Zuwanderung ist eine Bereicherung

"Aussiedler und Zuwanderer sind ein Gewinn für Deutschland." Zu diesem eindeutigen Resümee kam der Bundesbeauftragte für Aussiedlerfragen und nationale Minderheiten, der CSU-Bundestagsabgeordnete Hartmut Koschyk.

Bei seinem Besuch in Augsburg betrachtete er die Geschichte der Zuwanderung von Vertriebenen und Aussiedlern in den Jahren nach dem Zweiten Weltkrieg und im Zuge des Zusammenbruchs der ehemaligen Sowjetunion und ihres Machtbereichs.

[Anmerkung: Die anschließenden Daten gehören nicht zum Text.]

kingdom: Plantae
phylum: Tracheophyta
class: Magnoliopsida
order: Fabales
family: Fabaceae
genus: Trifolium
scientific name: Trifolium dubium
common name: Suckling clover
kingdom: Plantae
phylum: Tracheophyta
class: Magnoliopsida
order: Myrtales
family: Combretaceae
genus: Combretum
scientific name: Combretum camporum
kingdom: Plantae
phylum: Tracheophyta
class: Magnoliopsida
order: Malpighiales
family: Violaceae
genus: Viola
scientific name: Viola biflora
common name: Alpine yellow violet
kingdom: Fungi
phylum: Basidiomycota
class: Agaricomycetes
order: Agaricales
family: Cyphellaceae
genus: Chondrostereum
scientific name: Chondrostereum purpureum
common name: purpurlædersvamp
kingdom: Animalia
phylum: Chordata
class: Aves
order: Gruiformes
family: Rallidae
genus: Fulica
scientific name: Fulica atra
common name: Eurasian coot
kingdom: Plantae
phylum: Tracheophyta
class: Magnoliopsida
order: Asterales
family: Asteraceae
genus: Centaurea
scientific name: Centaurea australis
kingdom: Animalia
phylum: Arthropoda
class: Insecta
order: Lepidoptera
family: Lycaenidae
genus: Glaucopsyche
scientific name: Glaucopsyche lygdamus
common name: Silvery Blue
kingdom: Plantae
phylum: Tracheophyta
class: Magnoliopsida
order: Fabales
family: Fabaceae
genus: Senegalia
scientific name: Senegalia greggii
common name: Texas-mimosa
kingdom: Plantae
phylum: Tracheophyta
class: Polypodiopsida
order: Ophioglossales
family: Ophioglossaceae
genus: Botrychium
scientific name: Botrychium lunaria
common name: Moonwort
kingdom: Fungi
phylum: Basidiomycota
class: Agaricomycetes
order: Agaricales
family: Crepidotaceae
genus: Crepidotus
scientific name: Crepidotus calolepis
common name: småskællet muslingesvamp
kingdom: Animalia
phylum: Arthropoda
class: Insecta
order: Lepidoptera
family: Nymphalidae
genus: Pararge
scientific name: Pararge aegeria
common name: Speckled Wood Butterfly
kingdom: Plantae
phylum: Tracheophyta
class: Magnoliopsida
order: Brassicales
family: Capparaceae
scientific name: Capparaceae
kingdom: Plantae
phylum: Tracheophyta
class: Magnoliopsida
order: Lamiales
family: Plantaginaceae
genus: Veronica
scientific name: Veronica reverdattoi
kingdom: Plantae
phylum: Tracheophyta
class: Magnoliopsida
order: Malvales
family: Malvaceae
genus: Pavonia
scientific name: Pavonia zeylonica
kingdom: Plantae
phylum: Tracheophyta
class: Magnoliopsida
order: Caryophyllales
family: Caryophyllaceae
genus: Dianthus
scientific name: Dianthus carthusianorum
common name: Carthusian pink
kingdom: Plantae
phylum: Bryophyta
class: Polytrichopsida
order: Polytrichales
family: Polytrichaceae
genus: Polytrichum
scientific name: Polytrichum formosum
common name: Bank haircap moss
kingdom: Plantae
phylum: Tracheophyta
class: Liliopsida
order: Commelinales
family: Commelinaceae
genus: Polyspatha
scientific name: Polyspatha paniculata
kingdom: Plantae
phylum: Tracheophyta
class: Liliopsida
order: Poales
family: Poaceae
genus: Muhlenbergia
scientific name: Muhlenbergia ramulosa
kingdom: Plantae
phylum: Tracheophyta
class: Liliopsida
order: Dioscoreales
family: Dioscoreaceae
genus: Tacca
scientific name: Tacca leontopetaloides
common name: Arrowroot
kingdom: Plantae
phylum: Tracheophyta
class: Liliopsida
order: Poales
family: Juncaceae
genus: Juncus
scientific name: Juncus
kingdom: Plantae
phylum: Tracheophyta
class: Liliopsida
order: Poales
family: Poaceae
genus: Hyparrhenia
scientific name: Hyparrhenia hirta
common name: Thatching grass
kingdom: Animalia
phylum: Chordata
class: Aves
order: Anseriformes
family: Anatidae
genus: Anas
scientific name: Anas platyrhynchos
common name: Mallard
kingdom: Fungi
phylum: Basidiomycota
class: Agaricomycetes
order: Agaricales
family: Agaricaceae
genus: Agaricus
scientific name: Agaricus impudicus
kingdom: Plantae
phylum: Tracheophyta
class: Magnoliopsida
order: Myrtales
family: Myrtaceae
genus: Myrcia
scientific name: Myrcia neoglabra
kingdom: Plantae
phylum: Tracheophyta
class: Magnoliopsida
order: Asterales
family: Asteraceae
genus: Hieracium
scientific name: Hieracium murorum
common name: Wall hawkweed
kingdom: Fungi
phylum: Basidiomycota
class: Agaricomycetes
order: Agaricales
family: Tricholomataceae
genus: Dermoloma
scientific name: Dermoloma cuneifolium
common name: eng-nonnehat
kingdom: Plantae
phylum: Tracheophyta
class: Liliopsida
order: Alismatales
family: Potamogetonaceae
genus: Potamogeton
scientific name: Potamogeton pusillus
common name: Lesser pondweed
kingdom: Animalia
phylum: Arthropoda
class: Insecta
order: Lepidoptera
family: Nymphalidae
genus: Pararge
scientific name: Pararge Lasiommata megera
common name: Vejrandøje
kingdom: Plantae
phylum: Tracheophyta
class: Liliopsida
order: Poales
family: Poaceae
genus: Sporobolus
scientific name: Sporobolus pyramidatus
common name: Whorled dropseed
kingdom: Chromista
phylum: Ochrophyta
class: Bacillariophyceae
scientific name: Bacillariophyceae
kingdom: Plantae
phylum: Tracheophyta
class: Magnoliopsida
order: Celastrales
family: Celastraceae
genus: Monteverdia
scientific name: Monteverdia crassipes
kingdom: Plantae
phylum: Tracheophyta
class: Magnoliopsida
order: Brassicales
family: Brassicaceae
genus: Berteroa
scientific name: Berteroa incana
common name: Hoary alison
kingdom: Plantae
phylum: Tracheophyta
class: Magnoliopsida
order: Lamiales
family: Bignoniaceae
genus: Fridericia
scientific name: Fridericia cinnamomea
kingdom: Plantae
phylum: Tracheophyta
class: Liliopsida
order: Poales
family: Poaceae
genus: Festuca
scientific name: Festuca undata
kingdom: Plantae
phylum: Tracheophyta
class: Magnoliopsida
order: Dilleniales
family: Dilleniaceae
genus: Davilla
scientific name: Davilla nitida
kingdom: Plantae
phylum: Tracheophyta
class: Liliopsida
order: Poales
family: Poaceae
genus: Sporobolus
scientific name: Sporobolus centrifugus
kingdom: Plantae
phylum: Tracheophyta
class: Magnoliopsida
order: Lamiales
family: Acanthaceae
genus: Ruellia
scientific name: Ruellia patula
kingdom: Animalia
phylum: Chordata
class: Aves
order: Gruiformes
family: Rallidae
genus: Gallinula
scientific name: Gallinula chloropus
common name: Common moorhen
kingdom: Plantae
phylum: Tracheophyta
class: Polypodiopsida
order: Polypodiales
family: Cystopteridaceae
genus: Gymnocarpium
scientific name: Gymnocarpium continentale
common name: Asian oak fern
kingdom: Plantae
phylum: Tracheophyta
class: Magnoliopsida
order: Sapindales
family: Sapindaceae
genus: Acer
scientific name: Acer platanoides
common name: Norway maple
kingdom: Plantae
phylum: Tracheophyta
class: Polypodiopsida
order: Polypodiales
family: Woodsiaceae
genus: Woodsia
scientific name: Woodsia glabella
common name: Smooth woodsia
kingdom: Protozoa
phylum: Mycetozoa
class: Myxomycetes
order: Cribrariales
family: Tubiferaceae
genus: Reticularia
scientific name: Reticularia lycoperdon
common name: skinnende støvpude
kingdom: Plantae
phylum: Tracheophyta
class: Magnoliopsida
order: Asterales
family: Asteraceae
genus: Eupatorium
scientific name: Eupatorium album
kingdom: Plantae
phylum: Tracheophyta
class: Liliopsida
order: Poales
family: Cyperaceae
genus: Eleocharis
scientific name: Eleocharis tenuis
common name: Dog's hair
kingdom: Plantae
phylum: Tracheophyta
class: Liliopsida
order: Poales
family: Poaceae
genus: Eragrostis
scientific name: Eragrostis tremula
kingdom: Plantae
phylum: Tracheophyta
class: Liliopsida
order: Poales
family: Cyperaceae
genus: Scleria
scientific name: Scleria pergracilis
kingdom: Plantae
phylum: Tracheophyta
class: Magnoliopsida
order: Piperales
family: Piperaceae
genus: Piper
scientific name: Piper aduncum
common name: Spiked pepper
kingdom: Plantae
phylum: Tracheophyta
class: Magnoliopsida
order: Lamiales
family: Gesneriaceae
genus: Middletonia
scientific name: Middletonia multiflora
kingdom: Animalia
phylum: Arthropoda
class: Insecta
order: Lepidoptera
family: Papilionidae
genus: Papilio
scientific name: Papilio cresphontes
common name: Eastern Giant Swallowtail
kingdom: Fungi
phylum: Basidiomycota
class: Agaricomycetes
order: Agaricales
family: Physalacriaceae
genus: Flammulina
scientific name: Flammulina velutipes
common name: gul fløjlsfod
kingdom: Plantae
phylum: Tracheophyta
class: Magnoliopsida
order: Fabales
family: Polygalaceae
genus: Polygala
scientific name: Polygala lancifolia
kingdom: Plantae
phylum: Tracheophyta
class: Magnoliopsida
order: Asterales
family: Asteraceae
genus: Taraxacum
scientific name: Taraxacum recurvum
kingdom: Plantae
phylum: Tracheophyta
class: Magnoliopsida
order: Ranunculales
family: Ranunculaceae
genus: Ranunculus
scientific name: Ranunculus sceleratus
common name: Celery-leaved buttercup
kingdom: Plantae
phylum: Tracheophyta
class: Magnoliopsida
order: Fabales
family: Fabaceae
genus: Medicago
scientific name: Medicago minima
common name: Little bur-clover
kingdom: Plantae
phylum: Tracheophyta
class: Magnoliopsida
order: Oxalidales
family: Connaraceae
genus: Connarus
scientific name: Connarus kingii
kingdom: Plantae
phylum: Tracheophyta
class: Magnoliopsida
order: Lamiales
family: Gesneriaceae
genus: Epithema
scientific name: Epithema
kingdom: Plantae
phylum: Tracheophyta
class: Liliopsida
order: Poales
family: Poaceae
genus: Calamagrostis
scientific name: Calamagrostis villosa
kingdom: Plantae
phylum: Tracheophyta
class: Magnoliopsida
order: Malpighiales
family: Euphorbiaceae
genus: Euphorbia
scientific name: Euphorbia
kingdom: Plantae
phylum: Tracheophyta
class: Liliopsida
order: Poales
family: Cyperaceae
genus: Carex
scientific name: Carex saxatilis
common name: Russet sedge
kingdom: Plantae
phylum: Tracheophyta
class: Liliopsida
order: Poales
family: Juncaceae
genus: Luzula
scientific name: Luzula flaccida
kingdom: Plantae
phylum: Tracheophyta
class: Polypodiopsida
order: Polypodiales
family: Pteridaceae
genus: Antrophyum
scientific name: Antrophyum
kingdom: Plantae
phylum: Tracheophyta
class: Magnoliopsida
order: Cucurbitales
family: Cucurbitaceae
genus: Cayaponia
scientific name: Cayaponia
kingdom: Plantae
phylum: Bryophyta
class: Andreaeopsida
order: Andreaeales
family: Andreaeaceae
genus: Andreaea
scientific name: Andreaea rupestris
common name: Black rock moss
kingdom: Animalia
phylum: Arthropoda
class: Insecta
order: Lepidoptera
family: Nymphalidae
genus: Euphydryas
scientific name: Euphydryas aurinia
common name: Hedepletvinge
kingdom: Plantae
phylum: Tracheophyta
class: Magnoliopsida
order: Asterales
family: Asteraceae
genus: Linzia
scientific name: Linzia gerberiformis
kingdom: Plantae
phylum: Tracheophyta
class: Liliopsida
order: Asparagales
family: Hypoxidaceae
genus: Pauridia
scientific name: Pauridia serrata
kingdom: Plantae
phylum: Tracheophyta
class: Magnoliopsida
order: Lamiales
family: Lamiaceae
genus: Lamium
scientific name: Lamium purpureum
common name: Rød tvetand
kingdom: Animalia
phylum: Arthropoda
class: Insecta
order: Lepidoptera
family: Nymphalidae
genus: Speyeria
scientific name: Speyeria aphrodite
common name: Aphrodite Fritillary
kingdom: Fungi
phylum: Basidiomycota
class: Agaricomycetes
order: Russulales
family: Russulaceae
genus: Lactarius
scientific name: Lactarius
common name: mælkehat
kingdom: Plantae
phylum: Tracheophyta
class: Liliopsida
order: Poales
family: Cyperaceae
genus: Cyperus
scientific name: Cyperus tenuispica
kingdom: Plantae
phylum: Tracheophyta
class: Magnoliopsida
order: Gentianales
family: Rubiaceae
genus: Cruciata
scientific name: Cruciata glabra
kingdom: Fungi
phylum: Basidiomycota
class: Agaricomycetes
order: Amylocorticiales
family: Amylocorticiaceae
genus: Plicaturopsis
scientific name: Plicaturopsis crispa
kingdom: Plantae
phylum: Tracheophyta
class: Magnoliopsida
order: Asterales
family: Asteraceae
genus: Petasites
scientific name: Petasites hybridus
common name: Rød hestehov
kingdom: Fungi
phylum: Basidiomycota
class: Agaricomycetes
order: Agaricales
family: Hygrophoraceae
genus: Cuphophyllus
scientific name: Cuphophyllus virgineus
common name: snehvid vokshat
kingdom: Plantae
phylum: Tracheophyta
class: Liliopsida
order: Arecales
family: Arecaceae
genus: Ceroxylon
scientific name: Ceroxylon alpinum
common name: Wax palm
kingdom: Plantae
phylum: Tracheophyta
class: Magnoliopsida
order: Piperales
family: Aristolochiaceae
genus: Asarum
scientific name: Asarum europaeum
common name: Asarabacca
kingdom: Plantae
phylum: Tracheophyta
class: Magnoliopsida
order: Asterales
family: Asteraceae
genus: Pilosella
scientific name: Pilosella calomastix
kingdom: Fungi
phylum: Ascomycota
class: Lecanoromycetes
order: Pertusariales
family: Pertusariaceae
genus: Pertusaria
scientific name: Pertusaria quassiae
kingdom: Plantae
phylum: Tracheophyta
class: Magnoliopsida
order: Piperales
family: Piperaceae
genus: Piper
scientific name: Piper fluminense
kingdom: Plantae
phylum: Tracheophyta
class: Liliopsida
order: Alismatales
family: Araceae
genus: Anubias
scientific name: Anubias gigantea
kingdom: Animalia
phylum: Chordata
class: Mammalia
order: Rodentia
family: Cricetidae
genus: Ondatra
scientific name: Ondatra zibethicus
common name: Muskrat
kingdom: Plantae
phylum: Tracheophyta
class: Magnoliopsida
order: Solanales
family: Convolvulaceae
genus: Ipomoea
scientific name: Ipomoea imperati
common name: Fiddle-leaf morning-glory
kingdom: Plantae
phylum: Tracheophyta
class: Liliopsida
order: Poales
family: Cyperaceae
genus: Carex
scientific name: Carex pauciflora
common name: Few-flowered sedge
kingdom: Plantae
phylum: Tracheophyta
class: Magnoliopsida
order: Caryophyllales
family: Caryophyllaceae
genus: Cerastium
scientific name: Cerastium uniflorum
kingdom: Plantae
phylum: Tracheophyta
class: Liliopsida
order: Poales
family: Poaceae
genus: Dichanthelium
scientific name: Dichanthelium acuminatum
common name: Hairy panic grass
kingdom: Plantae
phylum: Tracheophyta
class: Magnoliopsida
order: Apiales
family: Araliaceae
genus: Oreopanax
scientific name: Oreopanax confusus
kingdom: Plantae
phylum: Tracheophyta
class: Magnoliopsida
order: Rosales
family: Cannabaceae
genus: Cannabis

Musiker Peter Maffay, Fußballweltmeister Miroslav Klose, Sängerin Helene Fischer und der diesjährige Chemie-Nobelpreisträger Stefan Hell sind für ihn Paradebeispiele für gelungene Integration einerseits und die Leistungen der Zuwanderer für Deutschland andererseits. In seinem Referat plädiere er für den Schutz von Minderheiten als "Grundlage jedes vernünftigen Zusammenlebens" sowohl in Deutschland als auch in den Ländern in denen heute noch größere deutsche Minderheiten leben. Dabei defilierte er Integration als Bereitschaft und bezeichnete es als wichtig, dass nicht alle Wurzeln zur bisherigen Heimat gekappt würden, sondern diese weiterhin gepflegt werden müssten. "Wer nicht weiß woher er kommt weiß nicht wohin er will", fasste er sein Plädoyer für Erinnerung an die verlorene Heimat zusammen.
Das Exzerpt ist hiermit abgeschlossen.